Hillary Clinton, while secretary of state under Obama, pushed for a more aggressive foreign policy than Obama was comfortable with, particularly in Syria.“He has left a whole bunch of precedents for the next president and it looks like the next president will be more hawkishly inclined than Obama to use unilateral war powers,” Goldsmith said.

Jaffer, formerly a top national security advocate for the ACLU, says that Obama ran roughshod over civil liberties in some other areas as well, notably surveillance and freedom of the press.

“Leaks are another problematic aspect of President Obama’s legacy,” Jaffer says. “This administration has prosecuted more people under the Espionage Act than all previous administrations combined. More troubling is that he has collapsed the distinction between individuals who disclose information to foreign intelligence services and individuals who disclose information in the public interest to the press.”

Obama also earned criticism from the left and some on the right for continuing mass surveillance of telephone calls and emails and other communications. While the public outcry after Eric Snowden released details of the program led Congress to enact some modest restraints, the Obama administration for the most part defended the programs first initiated by his predecessor.

How did a liberal legal activist end up as a hawk on national security legal strategy?

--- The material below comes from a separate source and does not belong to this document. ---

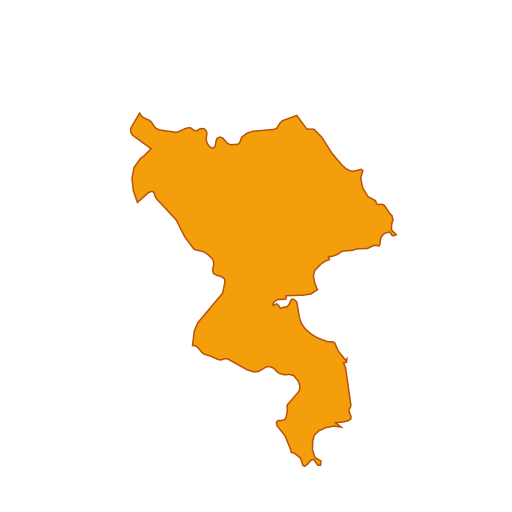 an SVG outline of Cagliari, rotated 308°
{"feature_id": "ITA-5378", "entity_name": "Cagliari", "entity_type": "Province", "adm_level": 1, "iso_a3": "ITA", "parent_name": "Italy", "parent_adm1": "", "projection": "equal_earth", "projection_center": [9.117, 39.391], "detail": "fine", "context": "isolated", "style": "filled", "palette": "amber", "viewbox_px": 512, "rotation_deg": 308, "n_neighbors": 0, "source": "natural_earth", "source_scale": "10m", "svg_char_len": 3088}
<svg xmlns="http://www.w3.org/2000/svg" viewBox="0 0 512 512"><g transform="rotate(308 256 256)"><path d="M391.9,201.6L387.3,217.8L391.6,223.8L390.1,234.6L383.7,252.7L380.6,267.6L380.2,272.6L381.0,277.7L383.1,281.0L389.1,285.5L389.1,287.7L382.0,290.4L375.4,298.1L371.7,307.8L373.2,316.1L371.2,319.1L372.1,321.0L373.9,322.9L375.0,325.2L374.4,327.8L372.0,334.7L371.5,338.2L369.2,341.4L364.5,343.4L360.1,346.5L359.1,353.4L357.0,352.3L356.1,351.1L356.2,349.4L357.3,346.6L353.3,343.5L349.2,342.8L345.2,344.1L341.3,346.6L339.4,346.6L338.1,343.6L335.8,341.8L330.5,339.2L323.9,331.3L322.4,330.1L319.9,328.6L313.9,322.0L311.8,320.5L309.0,319.8L305.4,318.1L302.1,315.8L300.2,313.5L298.4,316.1L294.8,313.8L289.9,312.2L280.5,311.2L275.6,313.6L271.3,318.3L268.4,323.1L267.4,325.2L259.9,322.7L253.8,316.9L243.3,304.2L240.9,306.1L238.7,304.5L236.7,301.7L234.4,299.5L230.7,298.6L227.9,299.0L227.6,300.1L231.0,301.7L231.0,304.2L229.8,307.0L231.3,308.6L233.4,309.8L234.1,311.5L234.4,311.2L237.3,312.0L243.8,310.6L245.0,312.4L245.0,315.1L244.8,316.6L234.3,328.0L231.1,332.7L229.0,339.2L228.4,346.8L229.1,353.6L230.7,359.7L232.6,365.3L234.1,367.4L235.7,369.2L236.0,371.7L231.9,378.9L229.0,390.8L231.0,390.8L228.2,392.8L227.4,392.4L225.5,390.8L223.3,395.1L196.8,422.7L195.1,423.5L192.3,423.8L191.0,424.8L188.1,429.6L186.0,431.0L183.0,430.1L179.4,427.3L173.6,421.4L173.6,428.5L169.9,422.0L163.5,416.5L156.5,413.0L150.5,412.3L144.8,414.8L138.0,419.9L133.6,426.4L134.5,433.4L130.8,435.7L129.2,433.4L131.3,426.9L128.8,425.0L124.2,424.9L120.1,423.8L120.1,421.4L124.1,415.6L124.2,407.2L122.9,404.7L124.4,403.0L132.2,389.6L135.2,377.1L137.6,374.4L139.7,374.6L143.2,378.5L145.1,379.4L147.7,378.9L153.9,375.7L155.9,373.6L157.8,372.3L176.0,373.2L180.1,371.2L183.3,366.7L185.0,359.3L183.1,355.0L179.9,351.6L177.8,346.5L177.8,342.9L178.3,340.3L178.3,337.8L177.0,334.5L174.9,332.3L166.4,329.0L163.1,325.3L160.8,318.7L157.6,297.9L156.8,295.7L155.7,294.5L153.1,292.9L151.9,291.6L150.9,289.2L148.9,281.1L147.3,277.1L146.7,275.1L146.7,272.7L148.1,266.5L148.0,263.6L146.3,261.1L159.2,253.4L167.8,251.2L206.2,252.6L216.6,247.4L218.7,245.0L218.4,241.3L216.7,237.1L216.0,233.1L218.5,230.2L222.8,228.2L225.5,226.1L227.0,222.6L227.5,216.7L227.4,214.0L226.9,211.6L223.5,204.2L223.2,202.6L227.2,188.2L235.3,170.8L239.9,142.1L241.2,139.3L243.1,136.8L243.3,135.7L242.9,134.3L241.8,133.3L239.4,132.2L225.2,129.6L232.0,119.1L240.7,110.6L250.6,105.4L261.2,104.9L264.6,105.6L265.6,106.1L276.2,107.3L275.9,106.4L275.2,85.0L275.6,82.8L276.6,80.9L279.4,78.7L297.0,76.3L295.8,79.4L295.7,82.1L297.2,88.0L297.3,90.8L295.4,96.2L295.0,98.9L296.3,103.0L304.2,116.8L306.8,118.7L313.2,122.0L316.2,124.5L316.8,126.0L316.7,129.4L317.1,131.0L318.2,132.1L322.0,133.7L324.2,136.4L324.2,139.2L322.6,141.7L317.9,144.5L316.2,146.1L314.8,148.2L313.9,150.8L313.6,153.2L314.1,155.1L315.3,156.1L317.2,156.3L322.4,153.6L324.9,152.9L327.5,154.3L328.5,157.2L327.2,164.2L327.9,167.3L333.1,173.2L336.6,173.1L340.6,171.6L346.9,173.1L352.3,176.7L367.2,192.6L369.7,193.7L376.0,193.0L378.8,193.5L391.9,201.6Z" fill="#f59e0b" stroke="#b45309" stroke-width="1.5"/></g></svg>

“I started every morning with a threat briefing finding out about all the people who are trying to kill us, and there were a lot,” Cole says. “We in the government have this responsibility to make sure we are keeping the country safe, but we have to balance that by protecting our civil liberties. There will always be criticism on how we maintain that balance.”

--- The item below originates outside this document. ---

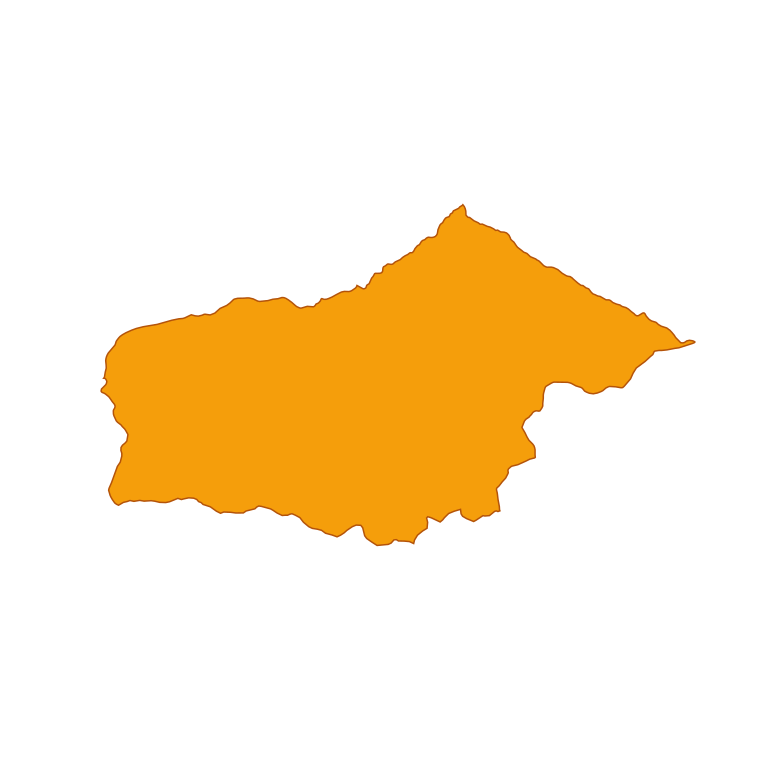 the district of Korphu, Tongsa, Bhutan, rotated 332°
{"feature_id": "84629894B58410761625070", "entity_name": "Korphu", "entity_type": "district", "adm_level": 2, "iso_a3": "BTN", "parent_name": "Bhutan", "parent_adm1": "Tongsa", "projection": "robinson", "projection_center": [90.525, 27.213], "detail": "fine", "context": "isolated", "style": "filled", "palette": "amber", "viewbox_px": 768, "rotation_deg": 332, "n_neighbors": 0, "source": "geoboundaries", "source_scale": "gbopen_adm2", "svg_char_len": 6160}
<svg xmlns="http://www.w3.org/2000/svg" viewBox="0 0 768 768"><g transform="rotate(332 384 384)"><path d="M91.3,364.5L92.7,366.4L98.4,366.2L102.1,367.2L105.0,367.6L108.1,370.2L113.7,372.1L117.2,374.8L123.6,377.7L126.5,379.8L130.4,383.2L135.6,386.2L139.4,387.3L148.3,388.2L150.9,390.9L153.1,391.4L158.1,392.8L162.4,395.5L164.5,398.1L165.1,400.8L166.9,402.9L167.7,405.4L173.0,410.9L176.3,417.6L179.0,421.4L182.4,421.8L188.4,425.3L192.7,428.4L199.3,431.8L202.7,431.4L211.4,433.6L213.9,432.9L216.1,432.9L218.4,434.6L225.2,441.0L226.6,443.2L229.0,447.7L232.4,452.3L235.2,453.5L237.2,454.6L239.9,454.8L241.9,455.4L244.2,458.3L247.0,462.5L248.0,468.3L250.6,474.7L252.9,477.8L257.1,481.0L260.2,483.9L262.3,488.3L267.3,493.0L270.8,496.9L274.6,497.1L279.0,496.7L282.5,495.8L289.1,495.1L293.2,495.5L297.2,497.9L297.7,501.0L295.7,508.9L296.2,512.3L299.0,517.8L302.1,523.3L312.4,527.6L315.6,527.8L319.6,526.3L321.8,527.2L323.1,529.4L328.1,532.2L332.5,535.1L335.3,538.8L337.7,536.1L342.6,533.2L349.2,531.9L354.3,531.6L357.6,526.6L358.7,522.3L360.3,521.7L362.9,524.3L368.8,532.2L372.1,531.5L374.6,530.4L380.3,528.7L386.3,529.3L392.7,530.6L391.1,534.8L391.3,537.7L393.7,541.6L398.6,547.5L401.2,547.5L409.5,546.7L411.1,547.9L415.3,549.7L422.0,548.4L423.6,548.8L424.7,550.1L426.8,550.4L427.0,549.2L428.3,546.4L430.5,539.4L432.8,533.5L433.6,530.4L434.1,529.4L434.8,528.8L437.8,528.0L442.4,525.9L447.2,524.2L448.1,523.6L451.4,521.3L452.1,520.6L452.8,518.6L453.5,517.8L454.4,517.3L457.3,516.6L458.4,516.6L464.3,518.1L473.3,518.7L477.4,518.8L482.4,520.0L483.2,519.7L484.0,517.7L486.5,513.0L487.1,511.0L487.4,508.9L487.1,506.8L485.6,501.8L485.5,500.7L485.4,497.6L485.6,493.3L485.4,488.0L485.5,487.0L490.2,483.0L491.1,482.4L493.0,481.7L496.0,481.4L497.0,481.2L497.9,480.7L499.8,480.2L501.6,479.2L502.6,478.9L503.6,478.8L505.6,479.0L508.1,480.7L509.1,480.9L511.8,479.5L513.5,478.3L514.1,477.5L515.1,475.6L518.0,471.3L519.5,468.5L520.7,466.9L524.3,463.1L525.1,462.5L526.1,462.1L532.1,461.8L534.1,461.9L535.1,462.2L546.7,468.6L548.3,469.9L549.7,471.4L552.6,475.8L556.2,479.4L556.8,480.3L557.2,481.3L557.8,484.4L558.9,486.1L560.9,488.5L564.2,490.9L568.1,492.1L572.1,492.6L574.1,492.6L578.1,491.7L581.1,491.8L582.1,492.1L587.3,495.3L591.4,498.5L592.3,499.0L593.2,499.2L595.2,498.7L604.1,495.2L609.0,491.4L614.3,488.3L625.3,486.6L632.2,484.8L635.2,484.2L637.6,482.3L638.6,482.1L642.4,483.4L645.1,484.8L649.8,486.7L657.6,489.1L661.4,490.5L675.3,493.0L677.4,493.2L678.2,492.9L677.6,491.6L676.5,490.5L674.2,488.8L671.6,488.1L668.9,488.4L667.3,488.1L665.4,486.9L663.5,480.5L663.2,478.8L663.2,477.5L662.4,473.6L661.5,470.3L660.9,469.5L660.5,468.2L659.7,467.0L656.0,463.2L654.2,460.3L653.5,458.2L653.0,457.1L649.8,453.9L649.0,452.5L648.3,451.1L647.4,447.1L647.4,444.4L647.0,443.4L646.3,443.0L645.5,442.8L640.8,443.1L639.9,442.8L639.0,442.2L638.2,440.9L637.8,439.3L636.3,436.1L635.0,432.6L633.5,430.1L631.4,428.1L630.4,427.0L629.5,425.1L626.8,422.6L624.3,419.5L623.2,416.8L622.6,415.8L621.7,415.1L620.0,414.2L619.4,413.7L616.0,408.2L614.0,406.6L612.2,404.1L610.9,402.7L610.1,400.5L609.4,396.2L608.9,395.5L607.5,394.0L605.9,390.5L604.2,389.3L602.5,385.8L600.5,380.6L599.8,378.4L598.7,376.5L596.8,375.1L595.8,374.0L593.3,369.9L591.2,364.6L588.3,360.8L586.6,359.4L582.6,357.3L581.1,355.4L580.5,354.3L579.0,349.3L578.5,348.0L577.0,345.8L576.8,345.0L573.0,340.3L571.7,336.4L571.4,335.7L569.2,333.1L568.3,330.8L566.1,326.0L565.8,324.5L565.3,319.7L564.5,317.8L563.8,315.6L564.1,314.6L564.2,311.4L563.5,309.0L562.9,307.9L561.3,306.3L558.4,304.5L556.6,301.5L554.7,300.8L553.7,298.6L551.5,295.4L549.2,293.3L545.9,289.0L543.9,288.1L542.9,285.9L540.1,282.2L537.8,277.2L536.5,276.3L536.2,275.6L535.8,274.1L535.7,273.3L537.4,269.7L538.0,267.4L538.2,265.1L537.8,262.7L537.1,263.0L534.1,263.2L532.7,263.8L531.9,263.9L526.6,263.7L524.7,265.0L522.5,265.1L520.6,266.5L519.9,266.8L517.7,266.4L516.2,266.4L514.1,267.4L511.5,269.1L509.3,269.4L507.9,270.0L504.1,273.1L502.3,275.5L501.2,276.7L499.9,277.4L498.5,277.8L497.0,277.7L495.5,277.3L494.1,276.6L492.2,275.3L491.5,275.1L490.0,275.1L487.8,275.7L485.5,275.4L484.0,275.7L480.7,277.6L478.4,277.6L474.9,279.0L473.0,280.4L470.9,281.3L470.1,281.1L468.8,280.4L468.0,280.4L465.8,280.8L462.8,280.7L459.8,281.0L456.8,281.8L451.5,281.5L450.0,281.7L449.4,282.0L447.8,282.2L446.4,281.7L443.9,279.9L443.1,279.8L440.9,280.3L438.6,280.3L437.5,281.1L435.8,283.7L434.5,284.5L433.8,284.6L432.3,284.3L428.2,282.2L427.5,282.2L424.9,283.9L422.8,284.7L417.9,288.5L415.7,288.6L414.9,288.9L413.3,290.5L412.6,290.7L411.1,290.6L410.4,290.2L409.9,289.6L406.4,284.3L405.3,285.3L403.9,285.9L399.4,286.4L397.9,286.3L396.4,285.9L392.4,283.6L389.5,282.8L384.2,282.7L378.9,282.8L375.1,282.5L372.8,282.1L370.8,281.1L369.2,279.4L368.5,279.4L366.7,280.8L364.5,281.6L363.8,281.7L361.5,281.5L360.0,282.4L358.8,282.7L357.9,282.7L352.7,279.4L346.8,278.2L345.9,277.8L345.1,277.1L343.2,274.6L342.4,272.7L340.9,268.7L339.1,264.9L337.5,262.2L336.1,260.7L334.4,259.7L330.4,258.9L325.7,257.0L320.7,255.9L313.1,252.8L311.5,251.6L308.4,247.4L305.3,244.7L303.5,243.7L300.7,242.5L295.2,239.7L293.8,239.3L291.8,238.8L290.8,238.8L285.9,240.2L281.9,240.8L274.8,240.3L267.9,242.0L262.9,241.4L258.8,238.4L257.8,238.0L255.8,237.9L251.9,236.9L249.3,235.2L246.3,232.4L239.2,232.1L237.2,231.7L233.4,230.1L226.6,228.1L211.8,224.9L198.3,220.4L191.4,218.7L186.4,218.0L180.3,217.6L176.2,217.7L173.3,218.1L171.3,218.8L168.5,220.1L167.6,220.6L165.4,222.8L164.6,223.4L155.1,227.2L153.4,228.3L151.8,229.6L150.4,231.1L149.2,232.8L147.6,236.7L146.2,239.6L143.5,242.6L140.3,246.8L139.2,247.3L140.1,247.9L140.6,248.8L140.6,250.9L140.3,251.9L138.9,253.4L138.0,254.0L132.2,255.8L130.9,257.4L130.9,258.5L131.4,259.4L132.1,260.1L133.3,261.9L134.9,265.7L135.2,266.8L135.8,272.0L136.4,275.1L136.4,276.2L136.2,277.2L135.6,278.1L134.9,278.8L133.1,279.9L132.4,280.6L131.0,283.5L130.6,285.5L130.3,290.8L130.8,292.8L132.6,296.7L132.9,298.5L133.9,301.9L134.1,303.6L134.2,308.2L133.9,308.8L130.2,313.6L128.0,314.5L124.3,315.3L122.0,316.6L120.5,319.2L120.0,322.0L118.7,324.5L114.4,329.2L109.9,331.6L97.2,343.1L92.3,347.0L91.0,348.5L89.9,353.7L89.8,355.8L89.9,358.6L90.4,362.6L91.3,364.5Z" fill="#f59e0b" stroke="#b45309" stroke-width="1.5"/></g></svg>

Jaffer says one explanation is that there wasn’t a political constituency for reform of national security policy as there was for gay rights or racial justice. But what happened is not just Obama’s legacy, but that of the country as a whole, he argues.

The terrible sense of responsibility that any president feels is part of the explanation, Jaffer says, but “it doesn’t explain why we as a country did what we did.” Neither the courts nor the Congress fulfilled their roles as a watchdog on the executive in this area, he says. And when Obama did try and do “the right thing,” such as prosecuting 9/11 defendants in civilian courts and closing Guantanamo, he got slapped down by Congress, Jaffer says.

“Overall, I think he’s been a great president in many different ways. I feel confident history will see it that way,” Jaffer says. “I just hope that won’t obscure what I think he has done to the international human rights framework and even to the Constitution by creating very broad policies related to targeted killings.”